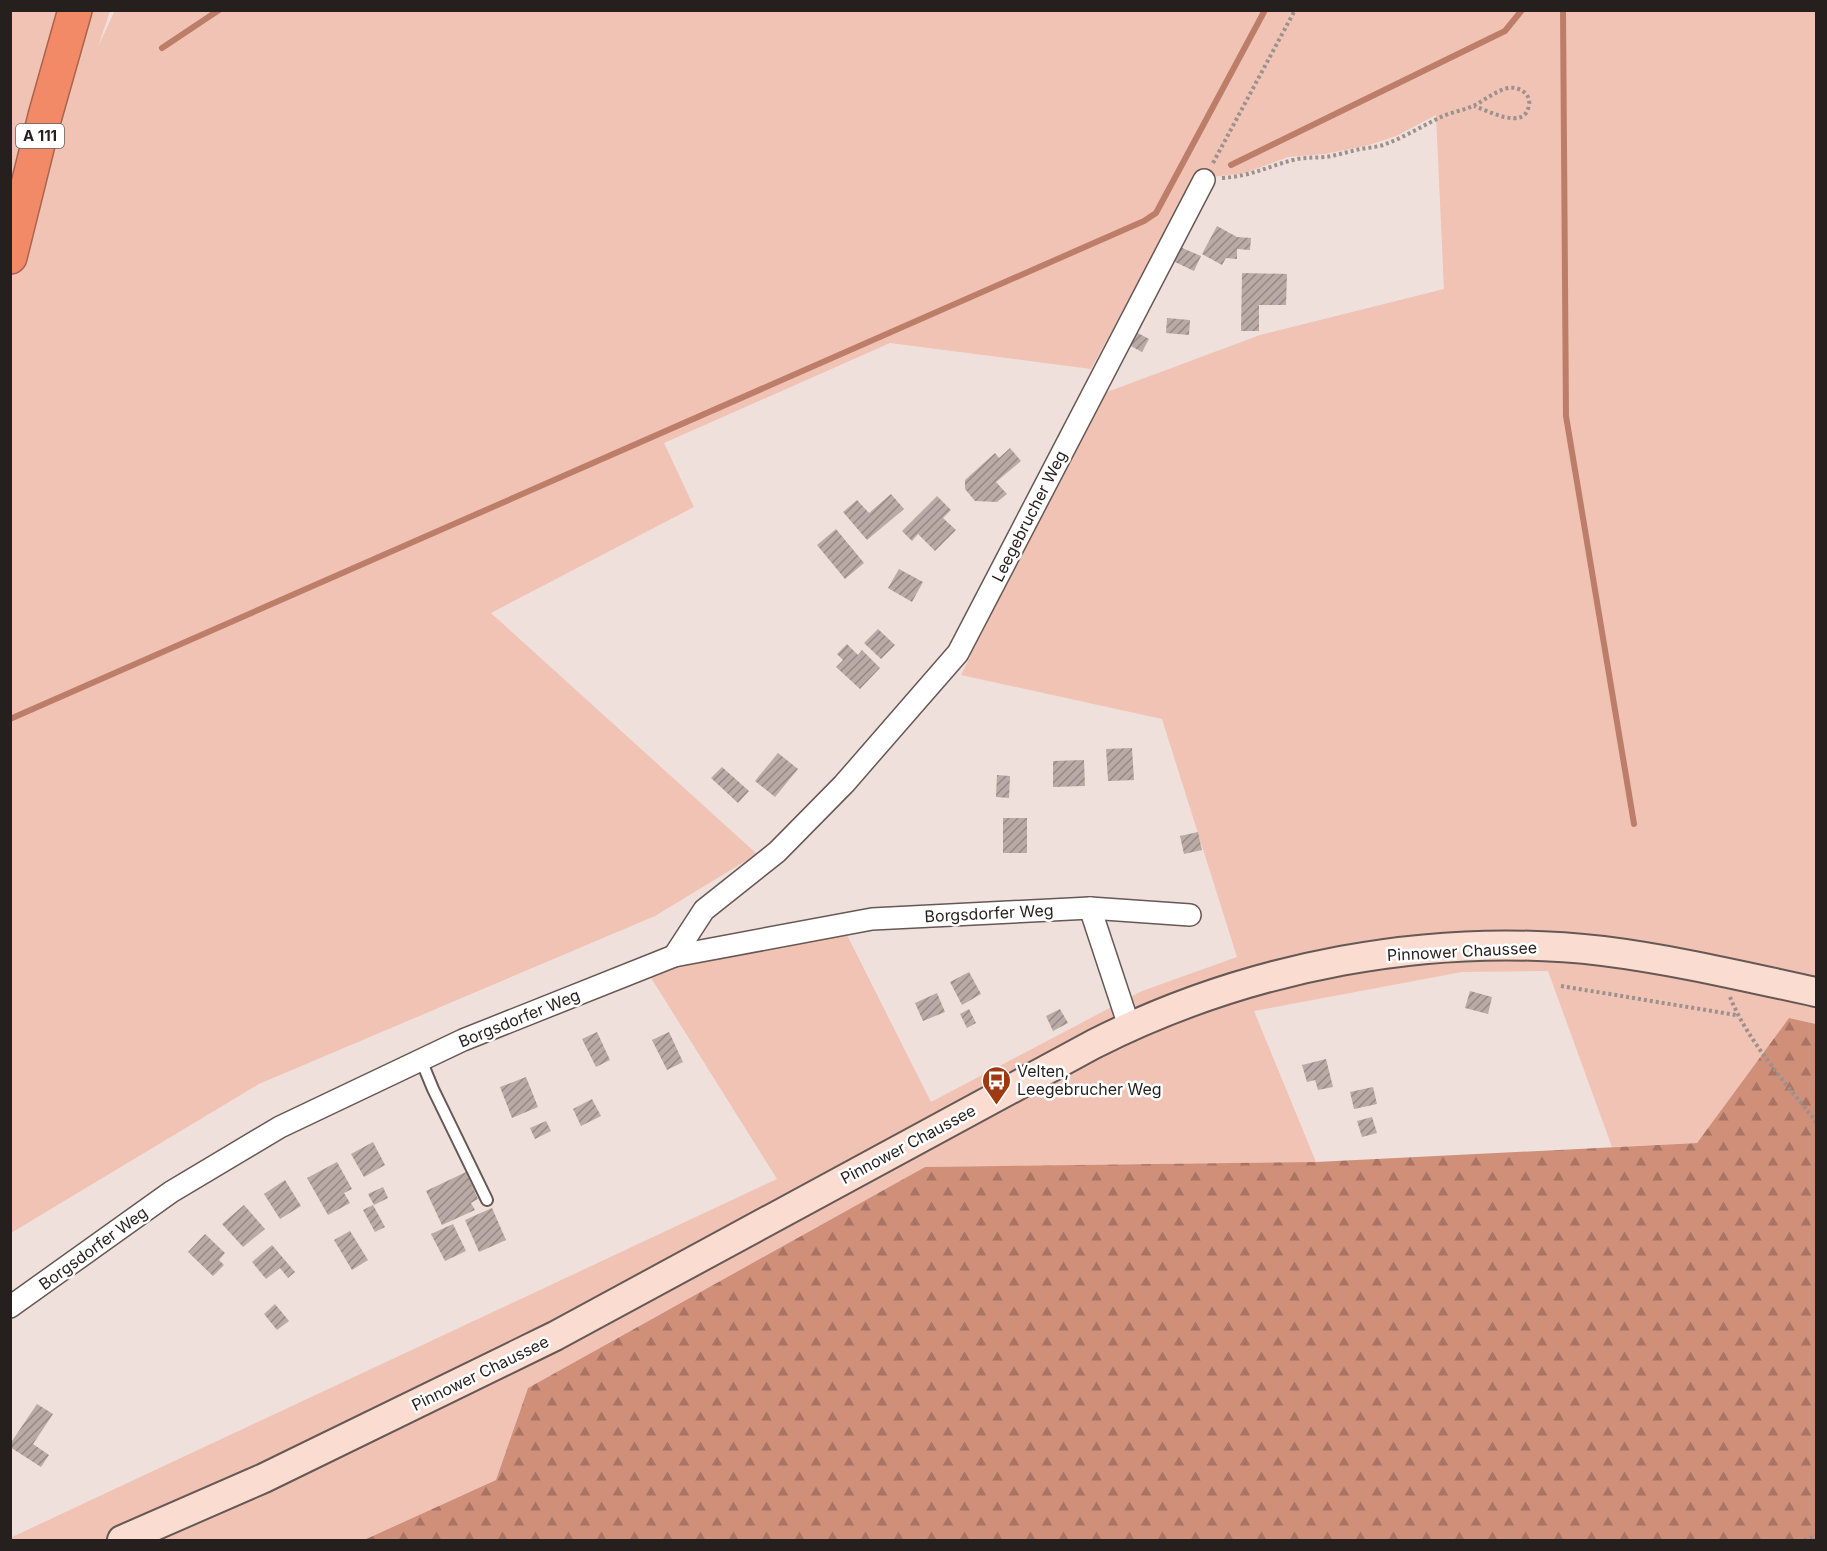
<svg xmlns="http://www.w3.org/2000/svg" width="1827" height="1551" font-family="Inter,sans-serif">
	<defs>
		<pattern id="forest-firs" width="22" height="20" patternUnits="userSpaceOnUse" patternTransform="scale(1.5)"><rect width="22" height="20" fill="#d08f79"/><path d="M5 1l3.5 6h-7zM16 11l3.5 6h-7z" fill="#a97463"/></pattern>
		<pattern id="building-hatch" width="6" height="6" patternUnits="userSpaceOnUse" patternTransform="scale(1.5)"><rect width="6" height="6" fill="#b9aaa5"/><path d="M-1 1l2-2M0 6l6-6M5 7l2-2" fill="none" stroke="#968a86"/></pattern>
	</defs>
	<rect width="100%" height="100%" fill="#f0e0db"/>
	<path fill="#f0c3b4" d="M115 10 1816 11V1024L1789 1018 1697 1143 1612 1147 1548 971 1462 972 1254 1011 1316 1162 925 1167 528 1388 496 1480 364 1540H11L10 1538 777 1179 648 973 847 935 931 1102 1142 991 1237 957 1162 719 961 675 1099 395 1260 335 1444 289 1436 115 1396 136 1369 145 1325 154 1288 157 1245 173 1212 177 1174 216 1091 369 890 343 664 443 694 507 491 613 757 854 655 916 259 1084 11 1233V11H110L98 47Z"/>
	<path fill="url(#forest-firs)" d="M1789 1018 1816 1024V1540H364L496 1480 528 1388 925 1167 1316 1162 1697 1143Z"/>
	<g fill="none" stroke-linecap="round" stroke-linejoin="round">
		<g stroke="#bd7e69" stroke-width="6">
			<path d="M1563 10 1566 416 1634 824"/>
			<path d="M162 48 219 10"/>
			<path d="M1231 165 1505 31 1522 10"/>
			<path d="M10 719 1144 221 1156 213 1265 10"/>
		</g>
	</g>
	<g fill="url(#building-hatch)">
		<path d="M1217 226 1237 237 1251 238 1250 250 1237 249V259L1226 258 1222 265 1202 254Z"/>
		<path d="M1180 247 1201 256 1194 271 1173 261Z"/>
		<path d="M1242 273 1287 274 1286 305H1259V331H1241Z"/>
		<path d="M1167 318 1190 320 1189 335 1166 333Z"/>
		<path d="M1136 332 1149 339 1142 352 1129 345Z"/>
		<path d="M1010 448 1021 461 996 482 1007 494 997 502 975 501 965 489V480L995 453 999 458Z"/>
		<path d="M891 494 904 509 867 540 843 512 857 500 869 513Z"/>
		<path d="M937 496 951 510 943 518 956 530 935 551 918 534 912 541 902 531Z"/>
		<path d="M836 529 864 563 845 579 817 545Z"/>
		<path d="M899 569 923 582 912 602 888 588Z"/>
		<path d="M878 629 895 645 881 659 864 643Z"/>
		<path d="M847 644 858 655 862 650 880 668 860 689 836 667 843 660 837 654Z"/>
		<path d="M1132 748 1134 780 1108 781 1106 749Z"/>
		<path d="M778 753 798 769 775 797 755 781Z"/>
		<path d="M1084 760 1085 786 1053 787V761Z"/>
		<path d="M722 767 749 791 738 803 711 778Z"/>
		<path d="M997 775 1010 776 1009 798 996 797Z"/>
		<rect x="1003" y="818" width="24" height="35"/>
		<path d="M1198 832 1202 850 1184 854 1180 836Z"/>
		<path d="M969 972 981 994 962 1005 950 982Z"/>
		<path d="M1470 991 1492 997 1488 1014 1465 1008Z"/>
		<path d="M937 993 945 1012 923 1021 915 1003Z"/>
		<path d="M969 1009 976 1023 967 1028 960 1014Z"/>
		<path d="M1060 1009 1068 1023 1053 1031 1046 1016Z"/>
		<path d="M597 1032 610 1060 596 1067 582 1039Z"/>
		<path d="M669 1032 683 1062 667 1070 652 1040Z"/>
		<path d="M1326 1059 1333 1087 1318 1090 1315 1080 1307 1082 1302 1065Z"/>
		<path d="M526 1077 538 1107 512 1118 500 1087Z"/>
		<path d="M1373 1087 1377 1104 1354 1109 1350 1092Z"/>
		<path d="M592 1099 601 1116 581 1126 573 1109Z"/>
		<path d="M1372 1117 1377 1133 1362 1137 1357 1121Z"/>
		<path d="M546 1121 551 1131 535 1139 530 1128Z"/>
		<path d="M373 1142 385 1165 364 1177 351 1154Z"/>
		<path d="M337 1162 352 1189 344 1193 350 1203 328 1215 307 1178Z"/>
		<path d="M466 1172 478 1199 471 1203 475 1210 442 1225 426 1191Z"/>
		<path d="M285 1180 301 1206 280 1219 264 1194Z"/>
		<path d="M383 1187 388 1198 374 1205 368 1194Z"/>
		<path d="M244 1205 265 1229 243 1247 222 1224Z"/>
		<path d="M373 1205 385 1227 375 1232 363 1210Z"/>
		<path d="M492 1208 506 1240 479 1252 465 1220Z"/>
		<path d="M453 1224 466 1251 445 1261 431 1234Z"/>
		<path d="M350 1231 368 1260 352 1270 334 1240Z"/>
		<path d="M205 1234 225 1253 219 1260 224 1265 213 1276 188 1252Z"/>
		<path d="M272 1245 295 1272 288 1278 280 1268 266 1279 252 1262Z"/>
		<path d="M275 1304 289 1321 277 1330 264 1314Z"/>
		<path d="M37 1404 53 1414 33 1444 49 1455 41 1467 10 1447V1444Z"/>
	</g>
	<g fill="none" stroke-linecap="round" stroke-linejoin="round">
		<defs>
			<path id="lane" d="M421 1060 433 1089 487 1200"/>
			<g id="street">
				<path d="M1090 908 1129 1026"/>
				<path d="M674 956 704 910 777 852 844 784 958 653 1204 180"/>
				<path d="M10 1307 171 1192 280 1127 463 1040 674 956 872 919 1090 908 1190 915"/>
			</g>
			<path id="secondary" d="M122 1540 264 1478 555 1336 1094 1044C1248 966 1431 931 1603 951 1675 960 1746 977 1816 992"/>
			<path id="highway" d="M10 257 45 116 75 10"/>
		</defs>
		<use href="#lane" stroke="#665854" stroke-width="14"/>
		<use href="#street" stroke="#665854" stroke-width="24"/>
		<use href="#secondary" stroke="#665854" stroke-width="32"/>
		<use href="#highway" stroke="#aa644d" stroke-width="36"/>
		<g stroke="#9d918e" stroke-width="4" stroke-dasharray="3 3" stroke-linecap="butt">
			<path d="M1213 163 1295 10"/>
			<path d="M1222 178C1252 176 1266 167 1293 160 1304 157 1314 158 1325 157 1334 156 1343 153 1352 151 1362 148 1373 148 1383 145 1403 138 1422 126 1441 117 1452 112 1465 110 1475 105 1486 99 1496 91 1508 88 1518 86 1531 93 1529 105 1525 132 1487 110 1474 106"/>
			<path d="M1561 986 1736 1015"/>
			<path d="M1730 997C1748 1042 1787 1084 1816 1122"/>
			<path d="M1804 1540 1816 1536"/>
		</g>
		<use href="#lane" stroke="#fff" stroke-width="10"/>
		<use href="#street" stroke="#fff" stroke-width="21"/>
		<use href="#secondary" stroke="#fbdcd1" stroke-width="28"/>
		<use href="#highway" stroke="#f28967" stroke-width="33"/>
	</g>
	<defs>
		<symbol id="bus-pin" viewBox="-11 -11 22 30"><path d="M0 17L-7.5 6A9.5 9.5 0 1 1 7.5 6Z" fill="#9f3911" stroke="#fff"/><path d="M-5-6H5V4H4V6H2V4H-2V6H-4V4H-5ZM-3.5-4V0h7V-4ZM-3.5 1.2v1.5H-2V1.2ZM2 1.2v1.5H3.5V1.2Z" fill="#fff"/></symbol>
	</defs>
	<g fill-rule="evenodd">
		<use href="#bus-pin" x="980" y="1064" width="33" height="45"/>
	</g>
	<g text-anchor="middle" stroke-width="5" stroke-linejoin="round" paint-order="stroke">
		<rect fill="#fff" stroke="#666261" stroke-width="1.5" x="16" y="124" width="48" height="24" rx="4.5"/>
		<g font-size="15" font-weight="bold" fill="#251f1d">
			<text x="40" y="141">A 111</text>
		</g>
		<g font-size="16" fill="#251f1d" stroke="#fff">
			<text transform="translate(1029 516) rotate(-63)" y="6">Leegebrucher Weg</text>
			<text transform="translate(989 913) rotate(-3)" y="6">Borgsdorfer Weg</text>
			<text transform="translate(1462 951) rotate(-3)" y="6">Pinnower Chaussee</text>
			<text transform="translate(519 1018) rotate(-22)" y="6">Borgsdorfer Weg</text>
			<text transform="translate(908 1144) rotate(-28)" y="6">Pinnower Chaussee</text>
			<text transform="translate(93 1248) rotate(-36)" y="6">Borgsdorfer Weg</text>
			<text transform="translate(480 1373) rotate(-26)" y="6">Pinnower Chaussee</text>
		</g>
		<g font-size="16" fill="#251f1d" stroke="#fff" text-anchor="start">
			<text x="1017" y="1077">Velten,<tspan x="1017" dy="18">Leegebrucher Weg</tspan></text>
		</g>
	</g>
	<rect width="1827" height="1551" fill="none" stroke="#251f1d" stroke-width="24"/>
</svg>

========================================

** Task to complete **
Find the lines in the records that contain the word "Chaussee", then copy every one of them.

** Solution below **
			<text transform="translate(1462 951) rotate(-3)" y="6">Pinnower Chaussee</text>
			<text transform="translate(908 1144) rotate(-28)" y="6">Pinnower Chaussee</text>
			<text transform="translate(480 1373) rotate(-26)" y="6">Pinnower Chaussee</text>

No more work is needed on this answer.